Baca juga: Pilkada Trenggalek, Arifin-Syah Natanegara pastikan negatif COVID-19

Pakar komunikasi dari Universitas Airlangga Surabaya Suko Widodo menyarankan KPU dan Bawaslu membentuk tim pengawas untuk mencegah adanya klaster baru COVID-19 pada saat Pilkada 2020. Tim pengawas terdiri atas ahli kesehatan dan epidemiologi.

Pembentukan tim dinilai perlu, terlebih terdapat salah seorang calon peserta Pilkada 2020 positif terpapar COVID-19.

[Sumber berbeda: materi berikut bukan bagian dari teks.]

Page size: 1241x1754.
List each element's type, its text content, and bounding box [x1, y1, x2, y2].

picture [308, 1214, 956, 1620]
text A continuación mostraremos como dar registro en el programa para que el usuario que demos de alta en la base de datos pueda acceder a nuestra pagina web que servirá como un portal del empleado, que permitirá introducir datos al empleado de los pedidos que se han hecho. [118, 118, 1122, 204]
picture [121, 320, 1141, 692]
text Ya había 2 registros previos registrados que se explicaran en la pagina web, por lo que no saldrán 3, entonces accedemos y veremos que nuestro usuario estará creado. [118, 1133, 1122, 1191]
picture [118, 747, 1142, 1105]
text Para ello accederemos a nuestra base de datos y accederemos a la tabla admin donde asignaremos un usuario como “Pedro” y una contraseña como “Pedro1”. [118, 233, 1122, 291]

Pada pelaksanaan pilkada kali ini, sangat berpotensi memunculkan klaster baru COVID-19 karena penyebaran virus salah satunya karena interaksi yang tak berjarak.

"Pada Pilkada 2020 potensi kerumunan sangat terjadi dalam aktivitas politik," ucap Sukowi, sapaan akrabnya.

Bahkan, lanjut dia, siapa pun sekarang ini berpotensi terkena COVID-19 sehingga penyelenggara pilkada harus kerja ekstra.

Meski KPU telah membuat larangan berkumpul dan anjuran untuk kampanye melalui daring, keinginan bertemu langsung dengan kandidat akan sulit dibendung.

"Padahal, dalam pertemuan itu terjadi interaksi orang yang kadang lalai jalankan protokol kesehatan. Potensi pelanggaran protokol kesehatan sangat terjadi dalam aktivitas politik," katanya.

Dosen FISIP Unair itu juga meminta setiap pasangan calon untuk menahan diri dan tetap mematuhi protokol kesehatan agar tidak adanya klaster baru COVID-19.

"Ini pilkada darurat. Risiko kesempatan manusia amat berat. Paslon harus mengedepankan kesehatan semua orang," ujarnya.